I just finished the first quarter of the book (Part I, The Economic Background). It's a much easier read than I was picturing, very light and enjoyable.
I decided to post my comments on the first part now, lest this get too long, and then when I finish the next part I'll put it in this thread as well. After I read the second part of part one, I'll read the other comments in this thread and start discussing those as well.
Comments below were typed in notepad as I read. Feel free to comment back on any you think are worth discussing.
My copy is the 3rd edition (1994), so my pages are off from everyone's, so I'm not going to bother listing them.
- In reading the background about how the market society emerged, and prior societies without the free market idea, it struck me how important that is to our unique (historically speaking) chance to early retire.
In
this post, I looked at how productivity and technological advances have furthered our ability to FI (through only abou 1/4 of our wages needing to go to necessities to have a 1950s standard of living of food, housing, etc., leaving 75% discretionary income that can be saved). The fundamental underpinnings even more important though is the ability to invest those savings due to the market and earn a return. Relevant quote from EE: "There were no factors of production before capitalism" and "The idea of a liquid, fluid capital would have been as strange in medieval life as would be the thought today of stocks and bonds as heirlooms never to be sold."

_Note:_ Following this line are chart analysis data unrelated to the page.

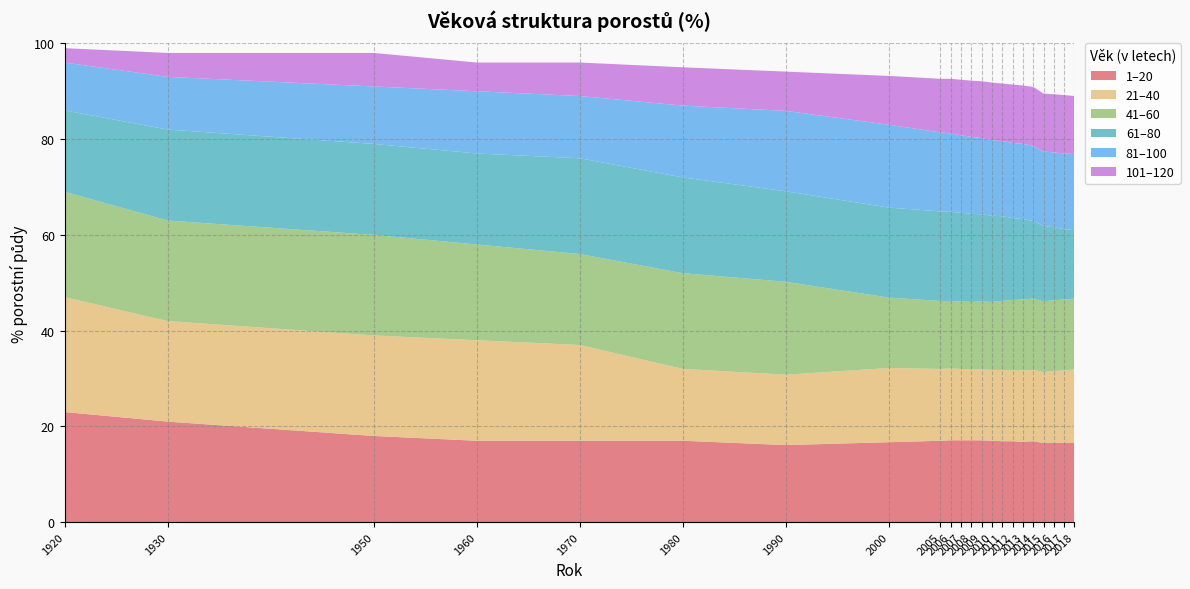

Reading left to right, what are all the values shown in this chart?

1–20: 1920=23.0	1930=21.0	1950=18.0	1960=17.0	1970=17.0	1980=17.0	1990=16.1	2000=16.7	2005=17.0	2006=17.1	2007=17.1	2008=17.1	2009=17.1	2010=17.0	2011=16.9	2012=16.9	2013=16.8	2014=16.9	2015=16.5	2016=16.6	2017=16.6	2018=16.6
21–40: 1920=24.0	1930=21.0	1950=21.0	1960=21.0	1970=20.0	1980=15.0	1990=14.7	2000=15.5	2005=15.0	2006=15.0	2007=14.9	2008=14.8	2009=14.8	2010=14.8	2011=14.9	2012=14.8	2013=14.9	2014=14.9	2015=14.8	2016=15.0	2017=15.1	2018=15.3
41–60: 1920=22.0	1930=21.0	1950=21.0	1960=20.0	1970=19.0	1980=20.0	1990=19.4	2000=14.7	2005=14.2	2006=14.1	2007=14.1	2008=14.1	2009=14.2	2010=14.2	2011=14.4	2012=14.7	2013=14.8	2014=14.9	2015=14.8	2016=14.8	2017=14.8	2018=14.8
61–80: 1920=17.0	1930=19.0	1950=19.0	1960=19.0	1970=20.0	1980=20.0	1990=18.9	2000=18.8	2005=18.7	2006=18.6	2007=18.5	2008=18.4	2009=18.2	2010=18.0	2011=17.7	2012=17.1	2013=16.8	2014=16.2	2015=15.8	2016=15.2	2017=14.7	2018=14.3
81–100: 1920=10.0	1930=11.0	1950=12.0	1960=13.0	1970=13.0	1980=15.0	1990=16.8	2000=17.3	2005=16.5	2006=16.4	2007=16.2	2008=16.1	2009=15.9	2010=15.8	2011=15.7	2012=15.7	2013=15.7	2014=15.7	2015=15.6	2016=15.6	2017=15.8	2018=15.9
101–120: 1920=3.0	1930=5.0	1950=7.0	1960=6.0	1970=7.0	1980=8.0	1990=8.2	2000=10.2	2005=11.2	2006=11.4	2007=11.6	2008=11.7	2009=11.9	2010=12.0	2011=12.0	2012=12.2	2013=12.2	2014=12.3	2015=12.1	2016=12.1	2017=12.2	2018=12.1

It's not an idea I'd try to explain to a newcomer to early retirement as the big reason why we can early retire (instead telling them more like the stats in the article above), but it definitely is a major factor, and something interesting to consider, for me at least.
- I liked the short three field rotation versus two anecdote, and am tempted to read the cited book, "Medieval Technology and Social Change" by Lynn White.

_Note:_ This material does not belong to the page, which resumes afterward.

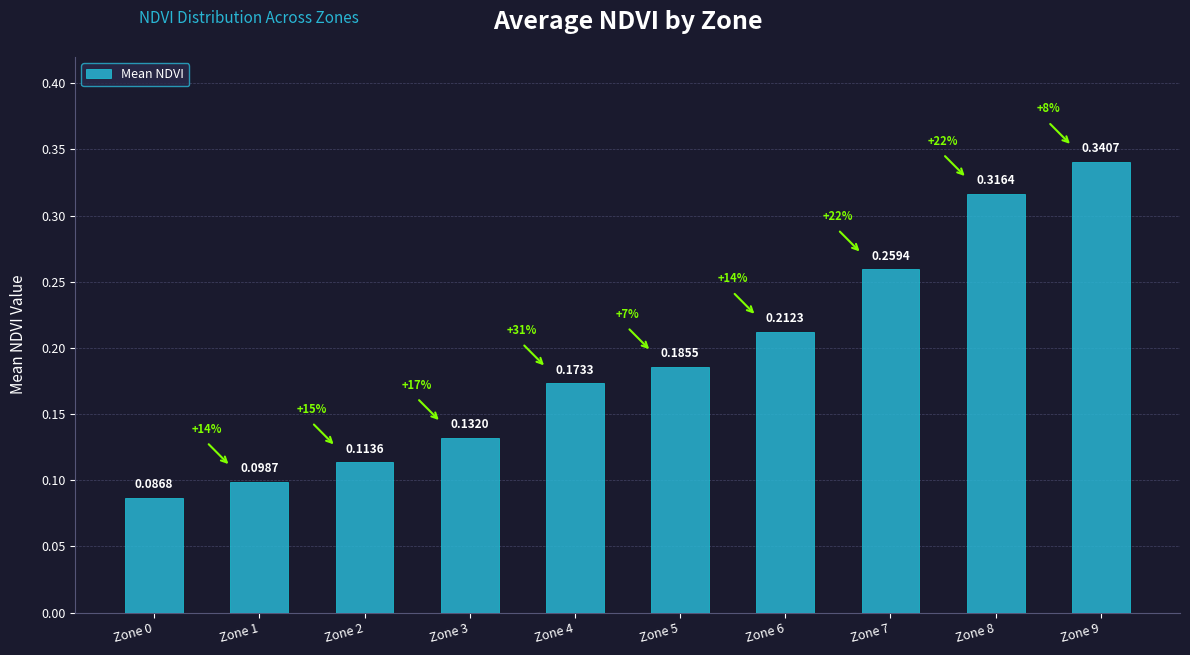

What is the sum of all values?

1.9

- The capitalism described in the Marx section sounds eerily like what is happening today. Relevant quote: "Thus the social structure will be reduced to two classes - a small group of capitalist magnates and a large mass of proletarianized (i.e. propertyless), embittered workers."
- Reading all these statistics from 1988 and 1990 on income and net worth really makes inflation hit home once again. Examples: top 5% income in 1990 was 105k.. top 10% assets in 88 was >250k - and that's counting home equity. In 1988, only 940,000 of households had at least 1MM in assets. In 2008, 20 years later,
around 6.7 million Americans had at least 1MM (and that's NOT counting first homes, and is 2.5 million people ower than it had been due to housing prices dropping, presumably on second homes and income properties).

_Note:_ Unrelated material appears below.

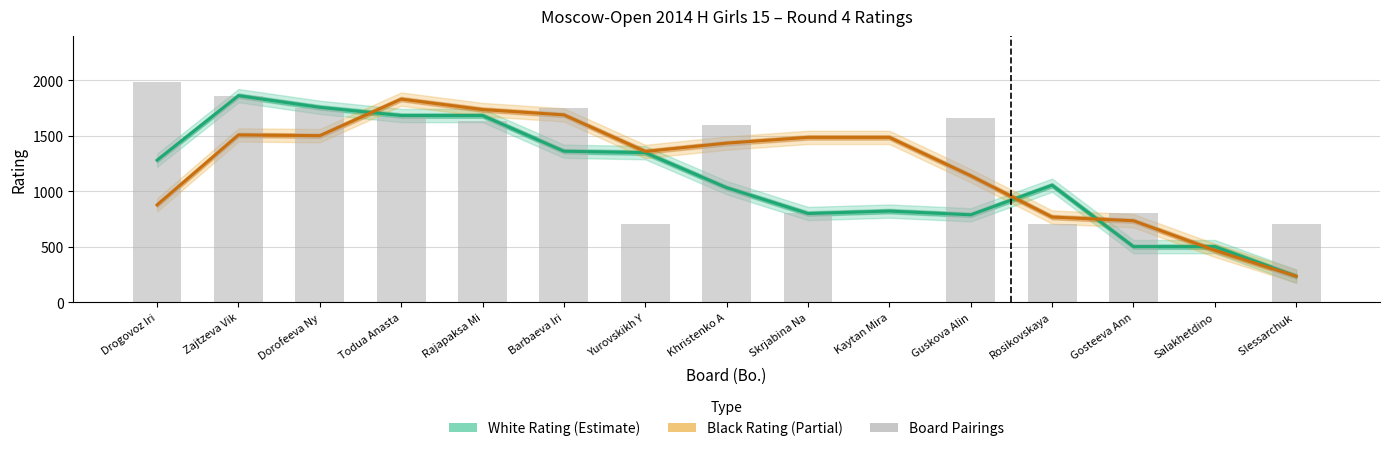

What is the label of the 6th bar from the right?

Kaytan Mira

- I find it interesting that the authors spend so much time on GNP introduction talking about how 1980-1992 (in my version) wealth was redistributed to the rich, and the middle/lower class stayed the same or got poorer, despite GNP growth. And how much more has that happened in the two decades since? We've all obviously seen articles on how much the 1% has, which sharply came into focus last year with the Occupy Wall Street movement, so I was surprised that a book from '94 was focusing on this difference starting in 1980, over three decades ago now!
- After reading the union part and reflecting back on what I've read so far, I feel that the authors have a quite liberal slant. Not a big deal, but something to keep in mind.